A lot of our customers are concerned about the risk of transmission of new Coronavirus (2019-nCoV) via a contaminated surface.
Many viruses cannot live for long outside a human or animal host, whereas other viruses can survive for prolonged periods on contaminated surfaces.
Based on current information, this Coronavirus (2019-nCoV ) sits somewhere in the middle of the risk zone. It can survive on a contaminated surface, but probably not for long.
Thorough surface cleaning and disinfecting will ensure that any potentially contaminated surface is left in a clean and hygienic condition.
Whiteley Corporation has conducted a huge number of disinfectant tests against a wide array of infectious viruses over the past 25 years.
We continue this long history of disinfectant and cleaning research with on-going testing and collaborative research programs, including virucidal testing. This knowledge frames the important factors to note about Coronavirus with respect to disinfectants.
Firstly, Coronavirus is an enveloped virus, and typically these viruses are not terribly difficult to kill on a surface. There is a tendency, in the context of a new pandemic, to go for the strongest disinfectant conceivable for surface disinfection.

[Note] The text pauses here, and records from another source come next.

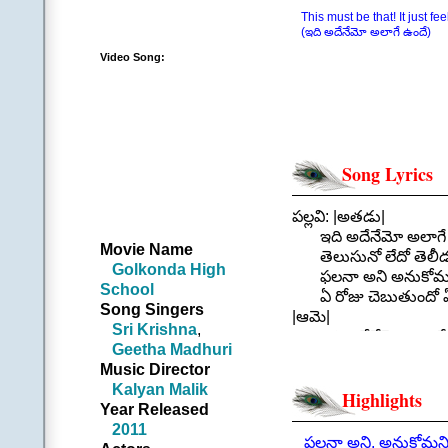
This must be that! It just feel
(ఇది అదేనేమో అలాగే ఉందే)
Video Song:
Song Lyrics
పల్లవి: |అతడు|
ఇది అదేనేమో అలాగే 
Movie Name
తెలుసునో లేదో తెలీడం
Golkonda High
ఫలనా అని అనుకోమ
School
ఏ రోజు చెబుతుందో
Song Singers
|ఆమె|
Sri Krishna
,
ఇది అదేనేమో అలాగే 
Geetha Madhuri
తెలుసునో లేదో తెలీడం
Music Director
ఫలనా అని అనుకోమ
Kalyan Malik
ఏ రోజు చెబుతుందో
Highlights
Year Released
|ఆమె| ఇది అదేనేమో
2011
|అతడు| అలాగే ఉందే
ఫలనా అని, అనుకోమని,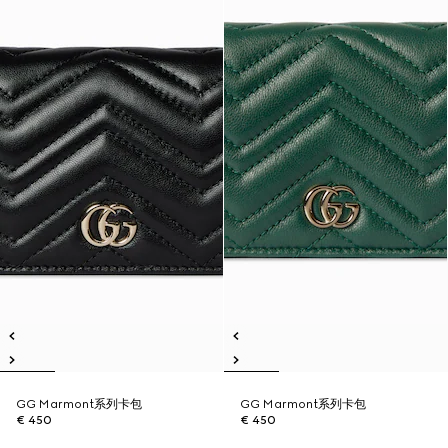
GG Marmont系列卡包
GG Marmont系列卡包
€ 450
€ 450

With a harder to kill virus, or a virus with particularly high mortality, that may be appropriate, however, for 2019-nCoV that appears to be unwarranted. Of course, if you want a stronger disinfectant, with full virucidal claims, then we have several available for surface disinfection.
However, in the normal course of events, where surface contamination is a concern, but not a confirmed risk, then Transmission Precautions (see the NHMRC 2019 guidelines), using a compatible hospital grade disinfectant and wipe should be sufficient to ensure a clean and disinfected surface.
Part of the issue here, is not to destroy surfaces or adversely affect staff or medical equipment with unnecessarily strong disinfectants such as highly concentrated chlorine solutions.
A commonly available and safe to use alternative would be acceptable unless there is a confirmed Coronavirus contamination risk.
Research funded by Whiteley Corporation has shown that once on surfaces, microorganisms can be transmitted to many other surfaces via contaminated hands and fingers.
It is therefore essential, that appropriate hand hygiene with an alcohol-based hand rub (approved by the TGA), be used after touching any potentially contaminated surface.
So, the simple conclusion for concerns over cleaning and disinfecting of surfaces which may be contaminated, such as with Coronavirus, is to clean and disinfect with a TGA approved hospital grade disinfectant.
You should always wash your hands when visibly soiled, use gloves where appropriate, and sanitise your hands regularly with a TGA approved alcohol-based hand rub.
Following these simple guidelines will keep your surfaces clean and safe, and your hands free from infectious microorganisms including superbugs, and the Coronavirus.